All lines of the records below that contain the word "which" must be listed.
::::
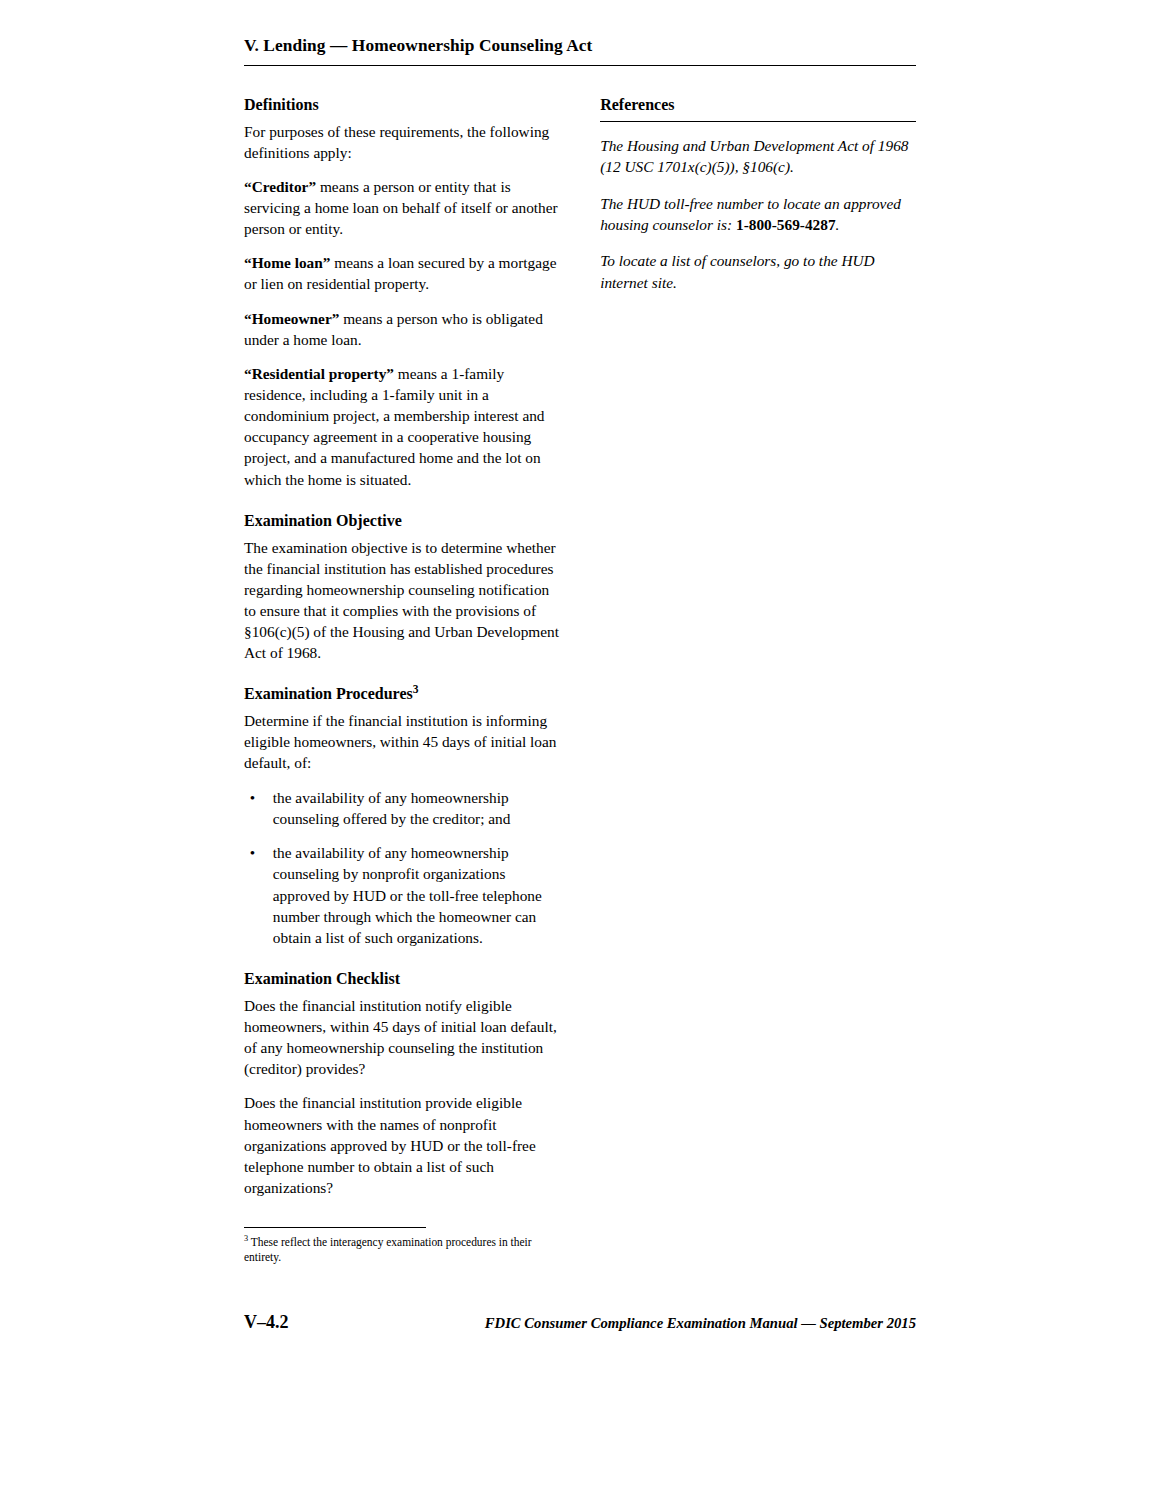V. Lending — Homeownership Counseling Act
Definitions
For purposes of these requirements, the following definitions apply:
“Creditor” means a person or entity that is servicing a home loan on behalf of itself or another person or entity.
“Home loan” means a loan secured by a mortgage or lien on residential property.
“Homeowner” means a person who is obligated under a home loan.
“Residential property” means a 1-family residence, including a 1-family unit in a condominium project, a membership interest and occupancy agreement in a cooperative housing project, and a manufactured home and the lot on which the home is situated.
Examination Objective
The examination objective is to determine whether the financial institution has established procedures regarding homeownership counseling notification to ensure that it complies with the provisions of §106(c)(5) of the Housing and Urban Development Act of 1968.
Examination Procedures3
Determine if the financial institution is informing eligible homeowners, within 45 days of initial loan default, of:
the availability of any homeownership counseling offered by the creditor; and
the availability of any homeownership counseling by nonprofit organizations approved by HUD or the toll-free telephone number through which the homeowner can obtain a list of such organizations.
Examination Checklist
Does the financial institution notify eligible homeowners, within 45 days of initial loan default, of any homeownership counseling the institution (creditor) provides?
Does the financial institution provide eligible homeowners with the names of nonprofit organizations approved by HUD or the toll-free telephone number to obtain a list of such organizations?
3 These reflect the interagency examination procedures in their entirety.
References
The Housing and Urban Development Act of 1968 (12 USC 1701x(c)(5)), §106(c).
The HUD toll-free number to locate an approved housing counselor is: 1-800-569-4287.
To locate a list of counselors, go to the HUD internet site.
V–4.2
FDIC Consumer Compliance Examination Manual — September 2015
::::
**OUTPUT FOR THIS TASK**
“Residential property” means a 1-family residence, including a 1-family unit in a condominium project, a membership interest and occupancy agreement in a cooperative housing project, and a manufactured home and the lot on which the home is situated.
the availability of any homeownership counseling by nonprofit organizations approved by HUD or the toll-free telephone number through which the homeowner can obtain a list of such organizations.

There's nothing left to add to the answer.